On October 31, the Republican Party of Minnesota filed a complaint with the Minnesota Campaign Finance Board (CFB) against the Minnesota DFL and the Mark Dayton for Minnesota gubernatorial campaign, alleging improper coordination of television ads reported as independent expenditures.
Minnesota law defines an independent expenditure as “expressly advocating the election or defeat of a clearly identified candidate...without the express or implied consent, authorization or cooperation of, and not in concert with or at the request or suggestion of any candidate or any candidate’s principle campaign committee or agent.”
CFB Executive Director Gary Goldsmith says Minnesota law prohibits him from confirming or denying that the Board is investigating such a complaint.
Speaking in general terms, Goldsmith emphasized that the Board has interpreted the law governing independent expenditures differently than their counterparts at the Federal Election Commission (FEC).
“Coordination” does not appear in either federal or state statutes governing independent expenditures, but the FEC has introduced a standard for determining coordination. In contrast, CFB rulings have centered on the narrower issue of “cooperation.”
“The FEC has made rulings that weaken the law,” says Goldsmith,” but the Board takes the statute as written. So, in Minnesota, campaigns can do far less with third parties than allowed under federal law.”
These differing standards lie at the heart of the Republican allegations, which both the DFL and Dayton deny.
The FEC’s test of “coordination” created a Grand Canyon-sized loophole that allows campaigns and third-party groups to cooperate to such an extent that the federal law is extremely difficult to enforce.
Posting film footage in a public forum is one way campaigns provide third-party groups with clips for “independent expenditure” television ads. These B-rolls of raw footage of the candidate occasionally feature music, but typically have no audio. The advantage of making them available is to allow the “independent expenditure” ads to echo the candidate’s talking points.
On July 18, the Dayton campaign published a B-roll on YouTube, titled “On the Campaign Trail.” It featured in Dayton’s television ads. The Minnesota DFL used some of this footage in their independent expenditure ad, “We Know,” published on YouTube September 15 and aired on Minnesota television stations.
Sharing B-roll footage for use in independent expenditures is legal in federal races because of the FEC-created loophole, but the question is whether such sharing is legal in state races or if it is an “approved expenditure.”
Minnesota law defines approved expenditures as:
made on behalf of a candidate by an entity other than the principle campaign committee of the candidate, if the expenditure is made with the authorization or expressed or implied consent of, or in cooperation or in concert with, or at the request or suggestion of the candidate, the candidate’s principle campaign committee, or the candidate’s agent. An approved expenditure is a contribution to that candidate.

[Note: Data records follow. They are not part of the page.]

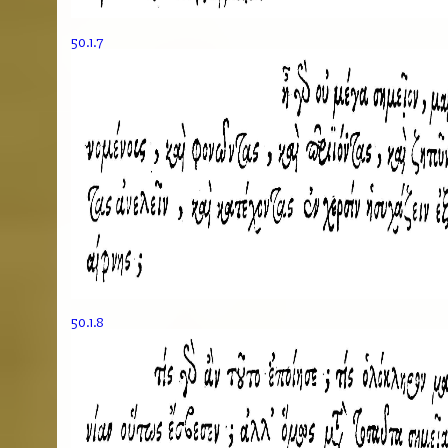
50.1.7
50.1.8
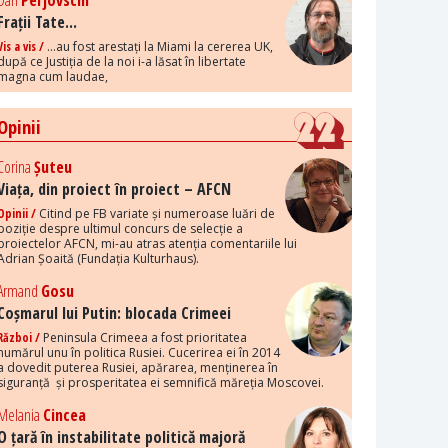
Dan
Perjovschi
Frații Tate...
Vis a vis /
...au fost arestați la Miami la cererea UK,
după ce Justiția de la noi i-a lăsat în libertate
magna cum laudae,
Opinii
Corina
Șuteu
Viața, din proiect în proiect – AFCN
Opinii /
Citind pe FB variate și numeroase luări de
poziție despre ultimul concurs de selecție a
proiectelor AFCN, mi-au atras atenția comentariile lui
Adrian Șoaită (Fundația Kulturhaus).
Armand
Gosu
Coșmarul lui Putin: blocada Crimeei
Război /
Peninsula Crimeea a fost prioritatea
numărul unu în politica Rusiei. Cucerirea ei în 2014
a dovedit puterea Rusiei, apărarea, menținerea în
siguranță și prosperitatea ei semnifică măreția Moscovei.
Melania
Cincea
O țară în instabilitate politică majoră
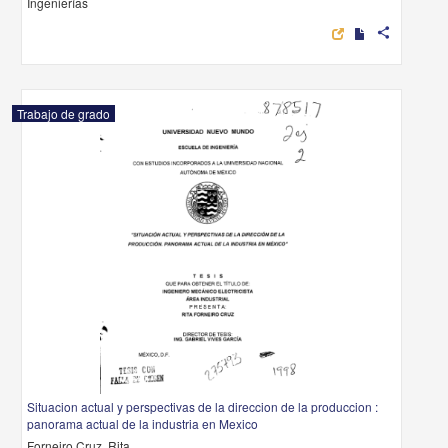
Ingenierías
share
Trabajo de grado
Situacion actual y perspectivas de la direccion de la produccion :
panorama actual de la industria en Mexico
Forneiro Cruz, Rita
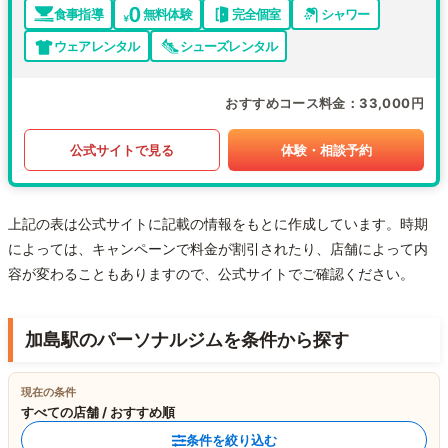
食事指導
無料体験
完全個室
シャワー
ウェアレンタル
シューズレンタル
おすすめコース料金
33,000円
公式サイトで見る
体験・相談予約
上記の表は公式サイトに記載の情報をもとに作成しています。時期
によっては、キャンペーンで料金が割引されたり、店舗によって内
容が変わることもありますので、公式サイトでご確認ください。
加島駅のパーソナルジムを条件から探す
現在の条件
すべての店舗 / おすすめ順
条件を絞り込む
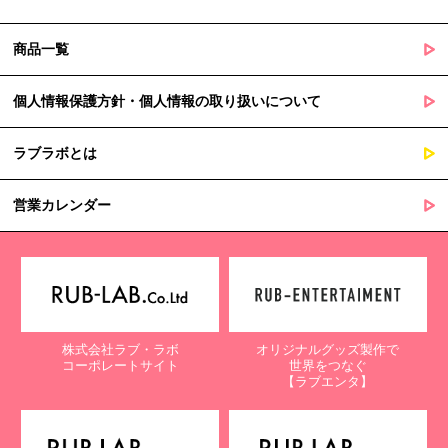
商品一覧
個人情報保護方針・個人情報の取り扱いについて
ラブラボとは
営業カレンダー
株式会社ラブ・ラボ
オリジナルグッズ製作で
コーポレートサイト
世界をつなぐ
【ラブエンタ】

The argument that the DFL ads were an approved expenditure relies heavily on a 2002 decision by the CFB on a complaint filed by the Independence Party against the Republicans and Tim Pawlenty. In that case, the CFB found evidence of cooperation and ruled that the ads were approved expenditures.
“Every case depends on exact facts,” says Goldsmith. “Simply posting pictures or video in a public forum is not sufficient to violate state law. There must be evidence of cooperation.”

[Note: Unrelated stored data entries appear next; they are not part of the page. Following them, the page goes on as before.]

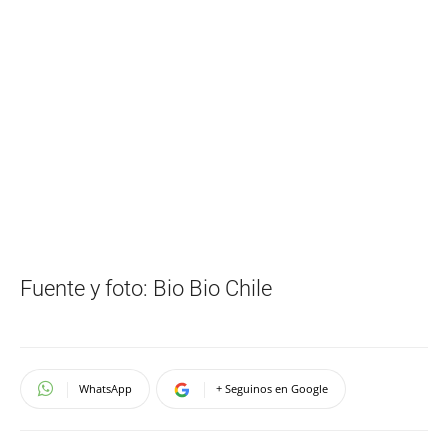
Fuente y foto: Bio Bio Chile
WhatsApp
+ Seguinos en Google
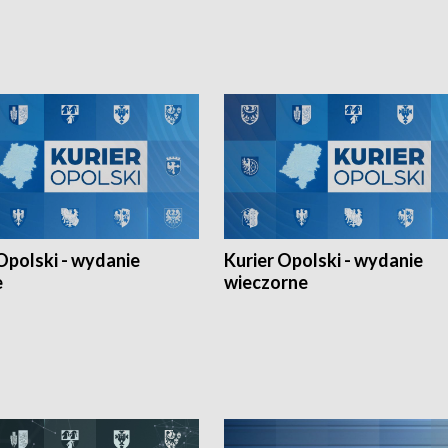
h Mistrzostw w siatkówce
w ramach Ligi Narodów. Rywalizacja
 amatorów w Opolu oraz o
odbyła się w węgierskim Szolnok.
lejarza Opole. Zapraszamy!
Opolski - wydanie
Kurier Opolski - wydanie
e
wieczorne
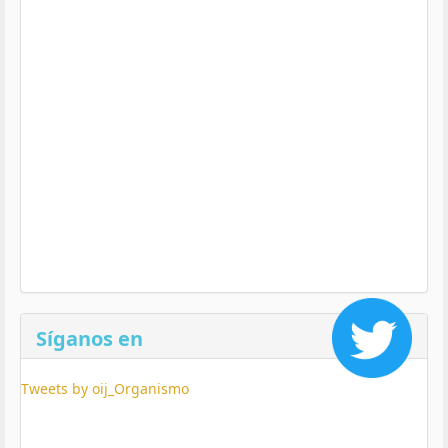
Síganos en
Tweets by oij_Organismo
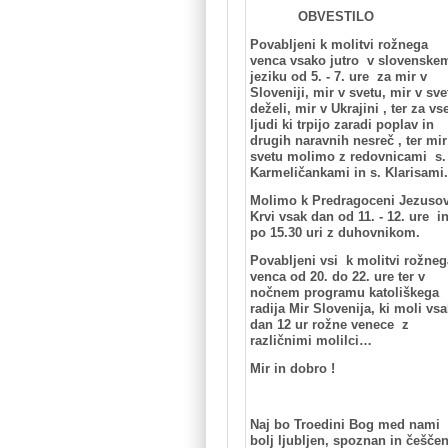
OBVESTILO
Povabljeni k molitvi rožnega
venca vsako jutro v slovenske
jeziku od 5. - 7. ure za mir v
Sloveniji, mir v svetu, mir v sve
deželi, mir v Ukrajini ,
ter za vs
ljudi ki trpijo zaradi poplav in
drugih naravnih nesreč , ter
mir
svetu molimo z redovnicami s
Karmeličankami in s. Klarisami.
Molimo k Predragoceni Jezusov
Krvi vsak dan od 11. - 12. ure i
po 15.30 uri z duhovnikom.
Povabljeni vsi k molitvi rožneg
venca od 20. do 22. ure ter v
nočnem programu katoliškega
radija Mir Slovenija, ki moli vsa
dan 12 ur rožne venece z
različnimi molilci…
Mir in dobro !
Naj bo Troedini Bog med nami
bolj ljubljen, spoznan in češče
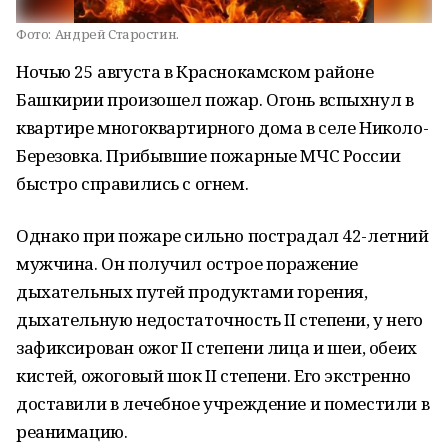
Фото:
Андрей Старостин.
Ночью 25 августа в Краснокамском районе
Башкирии произошел пожар. Огонь вспыхнул в
квартире многоквартирного дома в селе Николо-
Березовка. Прибывшие пожарные МЧС России
быстро справились с огнем.
Однако при пожаре сильно пострадал 42-летний
мужчина. Он получил острое поражение
дыхательных путей продуктами горения,
дыхательную недостаточность II степени, у него
зафиксирован ожог II степени лица и шеи, обеих
кистей, ожоговый шок II степени. Его экстренно
доставили в лечебное учреждение и поместили в
реанимацию.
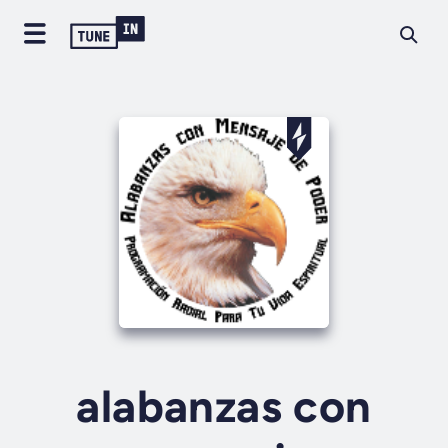
alabanzas con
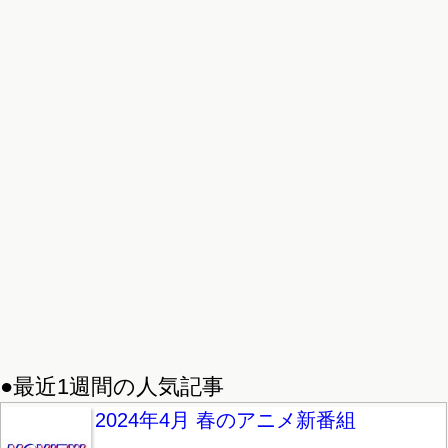
●最近1週間の人気記事
2024年4月 春のアニメ新番組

Goldsmith points to Board rulings in similar cases in 2012 and 2014. The CFB dismissed a complaint against the DFL House Caucus and candidates because it found no evidence of cooperation, but slapped the DFL Senate Caucus with a $100,000 fine because it found clear evidence of cooperation.
The CFB’s focus on interpreting the statutes as written could mean Dayton and the DFL are on shaky ground, since the only reason to post a B-roll is to provide third-party groups with film footage for ads.
The complaint also raises the issue of whether granting rights for the DFL to use the Dayton footage would constitute “expressed or implied consent”:
If the participants in the video did indeed sign releases allowing their likenesses to be used, were those releases granted to the Dayton Campaign, the DFL Party, or both? If not to both, why would the DFL Party simply assume it could use the footage to which it was not granted the rights?
Goldsmith says the CFB has not previously heard a case dealing with B-roll videos, so this is new territory. If the Board rules that the DFL ads were approved expenditures, the amount spent on producing and airing them would then be an in-kind contribution to the Dayton campaign. Aggregate contributions from party units to candidates for governor are capped at $40,000.
DFL Party reports filed with the CFB document two independent expenditures for television advertising opposing Jeff Johnson, but according to Canal Partners Media, the September payments totaling $998,650 are for ad buys only. The party reported no independent expenditure for production of the television ad.
A member of Investigative Reporters and Editors, Shelly Mategko is a trade unionist, former lobbyist, and a political activist from 1974 to 2010, with expertise in campaign finance and communications strategy.